Upon completion of this step to see the system icon:

This step involves these knowledge systems:
More of the same sub-table is the business division, will be technically involved in the dynamic hash algorithm, consistenthash algorithm;
DAL involve more complex technologies such as database connection management (timeout, exception), the control of database operations (timeout, exception), sub-library sub-table rules package, etc.;

Framework for the evolution of the eighth step: adding more webserver
In sub-library sub-table finish this work, the database, the pressure has dropped to relatively low, and start living a surge of visits a day looking at a happy life, and suddenly one day and found that access to the system also began to the trend of a slow, first check the database at this time, all the normal pressure, then view the webserver, apache was found blocking a lot of requests, and application server for each request is relatively fast, seems to lead to high number of requests to queue up Wait, slow response, it is also easy to handle, in general, this time also some money, and then add some webserver server, add the webserver server in this process, there may be several challenges:
1, Apache's soft load or LVS soft-load and so can not afford the huge web traffic (requests connection, network traffic, etc.) Scheduling, and this time, if funding allows, will take the plan is to buy the hardware load, such as F5, Netsclar, Athelon like, such as the funding does not allow it, will be applied to the program is to do some logical categories, and then load the software into different clusters;
2, some existing state information synchronization, file sharing programs may be a bottleneck, the need for improvement, perhaps this time to prepare meet the site based on business requirements such as distributed file system;
In after completing such work, the beginning of a seemingly endless stretch of perfect age when site traffic increases, the response solution is continuously added webserver.
Upon completion of this step to see the system icon:

This step involves these knowledge systems:
At this step, along with the growing number of machines, increasing the amount of data and system availability have become increasingly demanding, the time demands on the technology used must have a more in-depth understanding of, and need to site the nature of the demand to do more customized products.

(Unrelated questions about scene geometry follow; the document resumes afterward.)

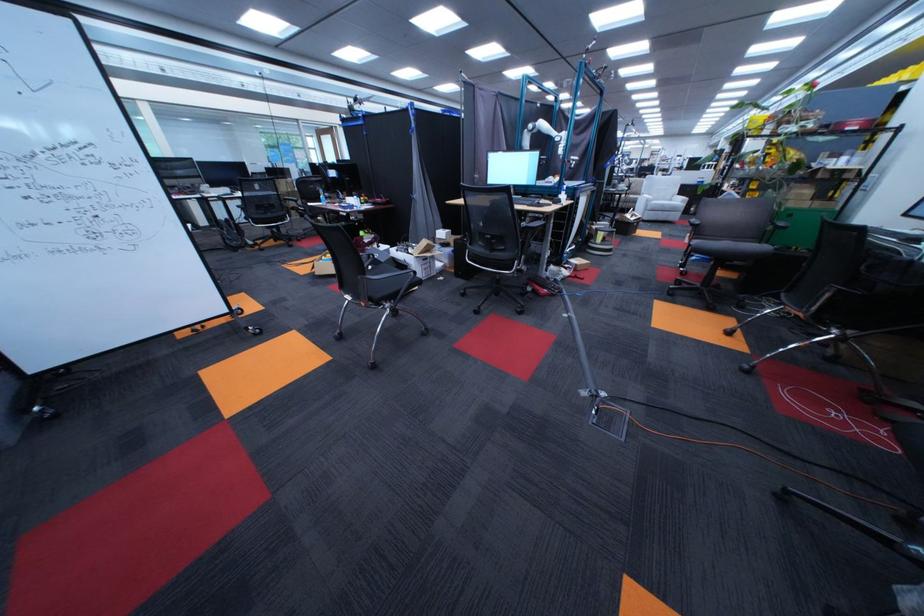
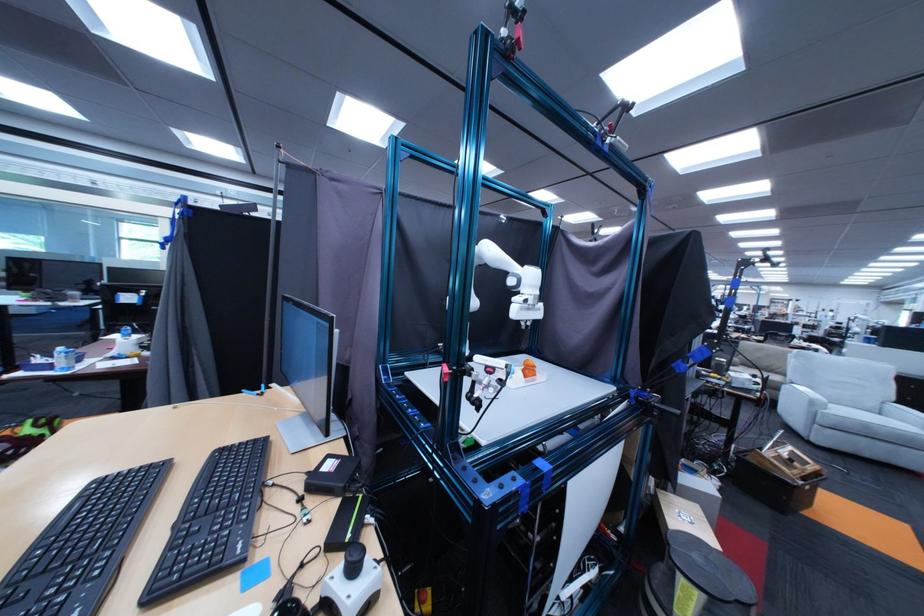
In the second image, find the point that corresponds to point 675,206 in the first image.

(879, 426)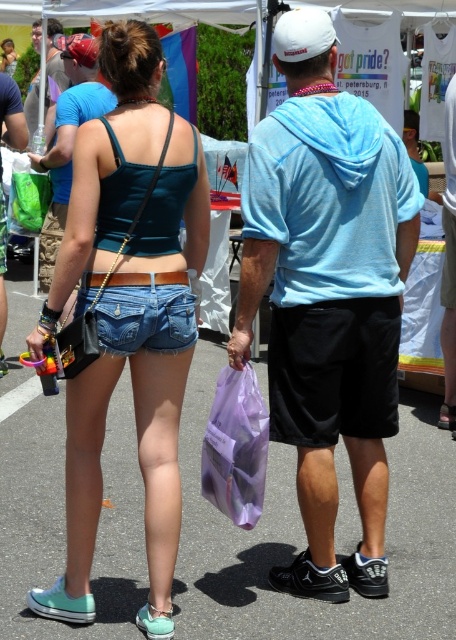
Is matte blue hoodie at center wider than matte blue hoodie at upper center?

Yes.

Which is in front, point (330, 368) or point (92, 113)?

Positioned in front is point (330, 368).

This screenshot has height=640, width=456. In order to click on matte blue hoodie at center in this screenshot , I will do `click(327, 296)`.

Can you confirm if denim shorts at center is shorter than matte plastic cup at upper left?

No, denim shorts at center is not shorter than matte plastic cup at upper left.

Consider the image. Can you confirm if denim shorts at center is smaller than matte plastic cup at upper left?

No, denim shorts at center is not smaller than matte plastic cup at upper left.

Does point (92, 515) come farther from viewer compared to point (32, 104)?

No, (92, 515) is in front of (32, 104).

Find the location of `denim shorts at center`. denim shorts at center is located at coordinates (129, 314).

Which is in front, point (119, 342) or point (30, 86)?

Point (119, 342) is in front.

Between denim shorts at lower center and matte plastic cup at upper left, which one is positioned lower?

denim shorts at lower center

Who is more distant from viewer, (134, 336) or (58, 28)?

The point (58, 28) is more distant.

Identify the location of denim shorts at lower center. (145, 314).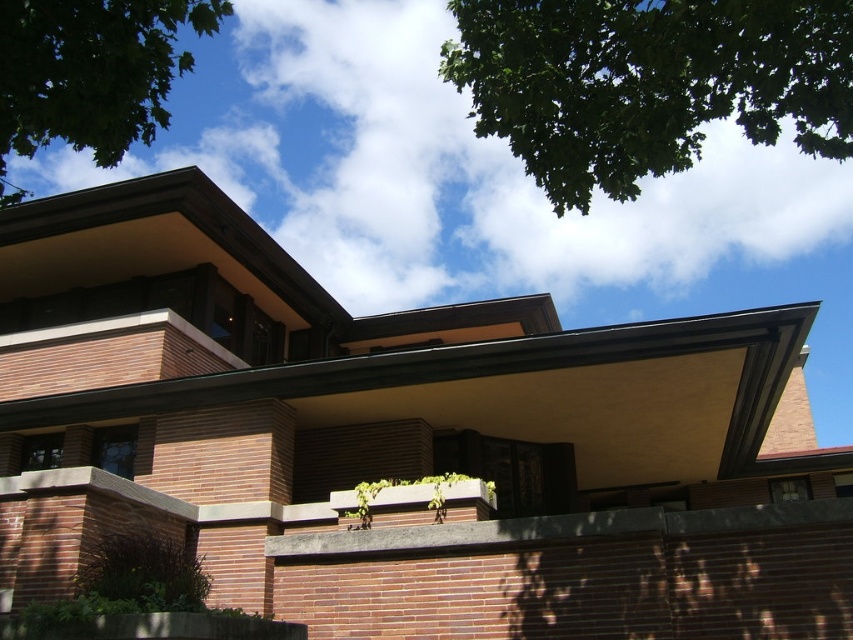
Question: Among these objects, which one is nearest to the camera?

Choices:
 (A) green leafy tree at upper center
 (B) green leafy tree at upper left

Answer: (B)

Question: Can you confirm if green leafy tree at upper center is positioned to the right of green leafy tree at upper left?

Choices:
 (A) no
 (B) yes

Answer: (B)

Framework for the evolution of the ninth step: reading and writing data separation and low-cost storage solution
Suddenly one day and found the perfect time to end, and the database appears in the eyes of the nightmare again, because the webserver to add too much, causing the database connection is still not enough resources, but this time they have banked score sheet, and began to pressure state of the database, you may find the database to read and write than high, this time usually think of data read and write separate programs, of course, this program is not easy to achieve, also may find some of the data storage some waste in the database, or database resources are too occupied, so at this stage may form the framework for the evolution of a separation of data read and write, and write some of the more low-cost storage options, such as BigTable this.
Upon completion of this step to see the system icon:

This step involves these knowledge systems:
Separation required to read and write data to the database replication, standby and other strategies have in-depth grasp and understand, and will require technology with self-realization;
Low-cost storage solution on the OS's file storage requirements gained a good grasp and understanding of the language used at the same time called for the realization of the document in depth piece on the subject.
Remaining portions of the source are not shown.